**Exercise brief:** The listing must be reproduced in full, exactly as it stands.

**Data shown:**

################

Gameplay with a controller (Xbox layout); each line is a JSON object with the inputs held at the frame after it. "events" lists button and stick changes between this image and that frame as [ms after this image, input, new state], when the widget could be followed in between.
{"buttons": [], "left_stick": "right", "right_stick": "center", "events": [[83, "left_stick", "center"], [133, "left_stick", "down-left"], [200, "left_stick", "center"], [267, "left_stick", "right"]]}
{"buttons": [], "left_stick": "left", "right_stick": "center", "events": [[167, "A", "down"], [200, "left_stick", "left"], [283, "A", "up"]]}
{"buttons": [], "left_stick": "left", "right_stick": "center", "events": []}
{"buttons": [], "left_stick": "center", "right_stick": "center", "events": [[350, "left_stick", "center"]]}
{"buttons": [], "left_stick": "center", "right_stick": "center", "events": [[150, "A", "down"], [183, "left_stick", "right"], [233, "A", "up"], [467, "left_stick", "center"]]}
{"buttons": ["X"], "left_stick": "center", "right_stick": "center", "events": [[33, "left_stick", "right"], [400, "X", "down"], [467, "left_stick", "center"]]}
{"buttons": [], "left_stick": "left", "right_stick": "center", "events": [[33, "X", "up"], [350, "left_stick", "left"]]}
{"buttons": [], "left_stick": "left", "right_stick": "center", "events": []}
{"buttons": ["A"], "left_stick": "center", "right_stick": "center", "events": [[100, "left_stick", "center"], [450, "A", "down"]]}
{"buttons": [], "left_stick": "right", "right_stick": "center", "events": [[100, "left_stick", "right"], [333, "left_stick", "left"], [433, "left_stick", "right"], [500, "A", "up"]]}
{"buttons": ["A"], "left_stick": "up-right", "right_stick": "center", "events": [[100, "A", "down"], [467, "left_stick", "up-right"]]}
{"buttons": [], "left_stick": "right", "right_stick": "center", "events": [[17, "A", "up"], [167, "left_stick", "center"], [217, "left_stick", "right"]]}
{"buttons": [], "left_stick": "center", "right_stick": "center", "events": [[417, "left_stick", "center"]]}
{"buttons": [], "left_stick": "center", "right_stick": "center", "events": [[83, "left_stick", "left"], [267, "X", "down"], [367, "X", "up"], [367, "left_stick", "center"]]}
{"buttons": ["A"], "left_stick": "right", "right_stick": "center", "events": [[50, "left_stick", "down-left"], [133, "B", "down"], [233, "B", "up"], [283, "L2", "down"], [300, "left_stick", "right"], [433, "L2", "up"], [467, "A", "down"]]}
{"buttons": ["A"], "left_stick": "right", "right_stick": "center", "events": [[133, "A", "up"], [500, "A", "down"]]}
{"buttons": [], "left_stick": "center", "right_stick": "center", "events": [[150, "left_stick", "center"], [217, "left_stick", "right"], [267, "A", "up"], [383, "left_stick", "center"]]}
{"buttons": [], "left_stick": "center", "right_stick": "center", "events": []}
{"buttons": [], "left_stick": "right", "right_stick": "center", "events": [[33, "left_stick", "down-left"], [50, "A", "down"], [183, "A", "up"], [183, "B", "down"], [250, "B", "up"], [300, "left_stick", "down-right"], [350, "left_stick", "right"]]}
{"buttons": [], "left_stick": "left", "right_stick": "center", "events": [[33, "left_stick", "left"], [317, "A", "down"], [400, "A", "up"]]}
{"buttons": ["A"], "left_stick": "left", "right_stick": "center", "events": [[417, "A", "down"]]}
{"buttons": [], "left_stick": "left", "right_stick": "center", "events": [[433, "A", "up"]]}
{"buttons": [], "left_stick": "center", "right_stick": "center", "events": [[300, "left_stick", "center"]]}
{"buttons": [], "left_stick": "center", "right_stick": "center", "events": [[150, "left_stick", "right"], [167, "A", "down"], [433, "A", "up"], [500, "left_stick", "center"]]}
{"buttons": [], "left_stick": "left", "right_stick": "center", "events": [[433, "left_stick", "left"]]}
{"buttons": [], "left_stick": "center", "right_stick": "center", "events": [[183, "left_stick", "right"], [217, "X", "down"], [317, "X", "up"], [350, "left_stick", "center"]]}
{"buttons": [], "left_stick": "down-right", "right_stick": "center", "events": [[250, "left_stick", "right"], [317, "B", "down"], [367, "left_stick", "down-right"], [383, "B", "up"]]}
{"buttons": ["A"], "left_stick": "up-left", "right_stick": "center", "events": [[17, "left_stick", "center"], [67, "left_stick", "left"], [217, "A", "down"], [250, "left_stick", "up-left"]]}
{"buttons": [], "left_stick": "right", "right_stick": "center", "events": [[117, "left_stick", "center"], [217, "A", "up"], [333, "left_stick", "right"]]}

################

**Output of the exercise:**
Gameplay with a controller (Xbox layout); each line is a JSON object with the inputs held at the frame after it. "events" lists button and stick changes between this image and that frame as [ms after this image, input, new state], when the widget could be followed in between.
{"buttons": [], "left_stick": "right", "right_stick": "center", "events": [[83, "left_stick", "center"], [133, "left_stick", "down-left"], [200, "left_stick", "center"], [267, "left_stick", "right"]]}
{"buttons": [], "left_stick": "left", "right_stick": "center", "events": [[167, "A", "down"], [200, "left_stick", "left"], [283, "A", "up"]]}
{"buttons": [], "left_stick": "left", "right_stick": "center", "events": []}
{"buttons": [], "left_stick": "center", "right_stick": "center", "events": [[350, "left_stick", "center"]]}
{"buttons": [], "left_stick": "center", "right_stick": "center", "events": [[150, "A", "down"], [183, "left_stick", "right"], [233, "A", "up"], [467, "left_stick", "center"]]}
{"buttons": ["X"], "left_stick": "center", "right_stick": "center", "events": [[33, "left_stick", "right"], [400, "X", "down"], [467, "left_stick", "center"]]}
{"buttons": [], "left_stick": "left", "right_stick": "center", "events": [[33, "X", "up"], [350, "left_stick", "left"]]}
{"buttons": [], "left_stick": "left", "right_stick": "center", "events": []}
{"buttons": ["A"], "left_stick": "center", "right_stick": "center", "events": [[100, "left_stick", "center"], [450, "A", "down"]]}
{"buttons": [], "left_stick": "right", "right_stick": "center", "events": [[100, "left_stick", "right"], [333, "left_stick", "left"], [433, "left_stick", "right"], [500, "A", "up"]]}
{"buttons": ["A"], "left_stick": "up-right", "right_stick": "center", "events": [[100, "A", "down"], [467, "left_stick", "up-right"]]}
{"buttons": [], "left_stick": "right", "right_stick": "center", "events": [[17, "A", "up"], [167, "left_stick", "center"], [217, "left_stick", "right"]]}
{"buttons": [], "left_stick": "center", "right_stick": "center", "events": [[417, "left_stick", "center"]]}
{"buttons": [], "left_stick": "center", "right_stick": "center", "events": [[83, "left_stick", "left"], [267, "X", "down"], [367, "X", "up"], [367, "left_stick", "center"]]}
{"buttons": ["A"], "left_stick": "right", "right_stick": "center", "events": [[50, "left_stick", "down-left"], [133, "B", "down"], [233, "B", "up"], [283, "L2", "down"], [300, "left_stick", "right"], [433, "L2", "up"], [467, "A", "down"]]}
{"buttons": ["A"], "left_stick": "right", "right_stick": "center", "events": [[133, "A", "up"], [500, "A", "down"]]}
{"buttons": [], "left_stick": "center", "right_stick": "center", "events": [[150, "left_stick", "center"], [217, "left_stick", "right"], [267, "A", "up"], [383, "left_stick", "center"]]}
{"buttons": [], "left_stick": "center", "right_stick": "center", "events": []}
{"buttons": [], "left_stick": "right", "right_stick": "center", "events": [[33, "left_stick", "down-left"], [50, "A", "down"], [183, "A", "up"], [183, "B", "down"], [250, "B", "up"], [300, "left_stick", "down-right"], [350, "left_stick", "right"]]}
{"buttons": [], "left_stick": "left", "right_stick": "center", "events": [[33, "left_stick", "left"], [317, "A", "down"], [400, "A", "up"]]}
{"buttons": ["A"], "left_stick": "left", "right_stick": "center", "events": [[417, "A", "down"]]}
{"buttons": [], "left_stick": "left", "right_stick": "center", "events": [[433, "A", "up"]]}
{"buttons": [], "left_stick": "center", "right_stick": "center", "events": [[300, "left_stick", "center"]]}
{"buttons": [], "left_stick": "center", "right_stick": "center", "events": [[150, "left_stick", "right"], [167, "A", "down"], [433, "A", "up"], [500, "left_stick", "center"]]}
{"buttons": [], "left_stick": "left", "right_stick": "center", "events": [[433, "left_stick", "left"]]}
{"buttons": [], "left_stick": "center", "right_stick": "center", "events": [[183, "left_stick", "right"], [217, "X", "down"], [317, "X", "up"], [350, "left_stick", "center"]]}
{"buttons": [], "left_stick": "down-right", "right_stick": "center", "events": [[250, "left_stick", "right"], [317, "B", "down"], [367, "left_stick", "down-right"], [383, "B", "up"]]}
{"buttons": ["A"], "left_stick": "up-left", "right_stick": "center", "events": [[17, "left_stick", "center"], [67, "left_stick", "left"], [217, "A", "down"], [250, "left_stick", "up-left"]]}
{"buttons": [], "left_stick": "right", "right_stick": "center", "events": [[117, "left_stick", "center"], [217, "A", "up"], [333, "left_stick", "right"]]}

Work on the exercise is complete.